Unfortunately, the stock is off to a bad start heading into 2017. It is down nearly 8% year to date, presenting a good buying opportunity for investors.

Spirit Airlines has massive growth opportunities in the coming years, which should permit the stock to continue its run to new 52-week highs. The company recently reported strong fourth-quarter results, reporting EPS of 77 cents, exceeding estimates by three cents.

On the other hand, the low-cost carrier’s revenue came in at $578.35 million, in line with the consensus. Regardless, that figure signifies a surge of 11.3% year over year. For the full year, Spirit detailed an operating margin of almost 21% and net income of $291 million.

The airline's Department of Transportation on-time performance improved by over five percentage points in the prior quarter. Apart from this, it also successfully decreased the number of complaints by more than 60%, from 11 per 100 thousand customers to just four per 100 thousand customers.

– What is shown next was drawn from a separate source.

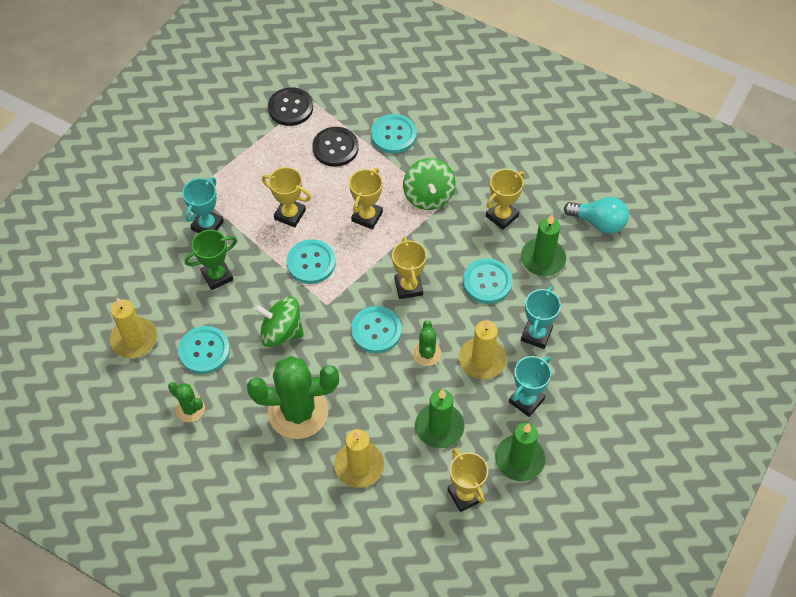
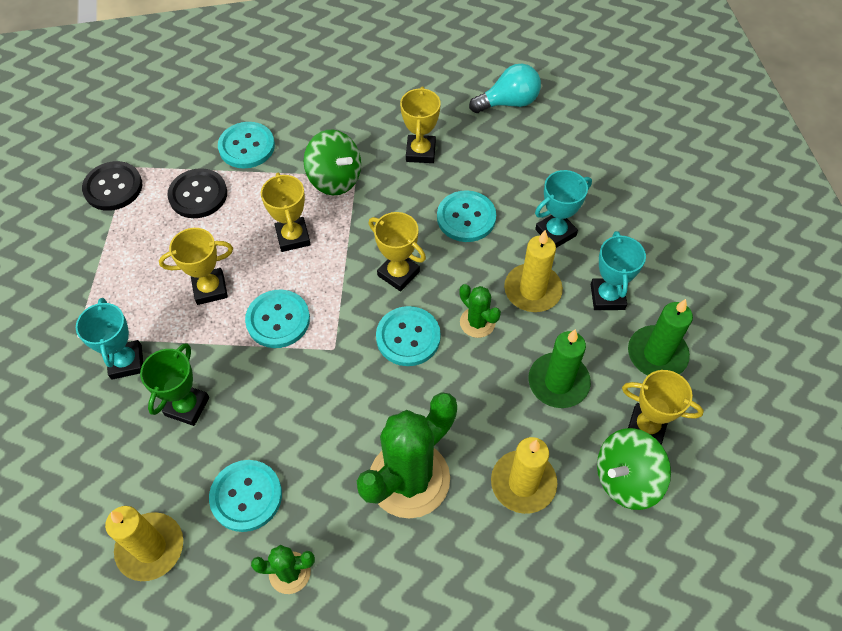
camera: 40 degrees left, 0 degrees up
green spinning top [254,297,304,347] -> green spinning top moved to [597,428,671,510]
green candle [521,214,566,276] -> none
turquoise trophy [521,286,561,349] -> turquoise trophy turned 75 degrees clockwise [535,170,592,248]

Spirit plans to expand its services to 17 new routes this year, with a focus on less competitive routes. The company has already established several new routes to Florida from cities in the Midwest and Northeast.

Over the past five years, Spirit’s capacity has grown at a yearly rate between 15% to 30%. Furthermore, the carrier anticipates increasing its capacity by 15% to 20% each year for the next five years.This growth will help the airline maintain its high margin.

Summing up

Despite rising approximately 45% in the past year, Spirit Airlines has further upside potential. Its low cost structure is behind its strong performance and striking margins, which will surely help it move upward in the imminent years.

The stock currently trades at a price-earnings ratio of 13, in line with the industry’s average of 13.93. Since its prospects look healthy, Spirit Airlines is well positioned to deliver massive returns to shareholders in the near future.

Disclosure: No position in the stocks mentioned in this article.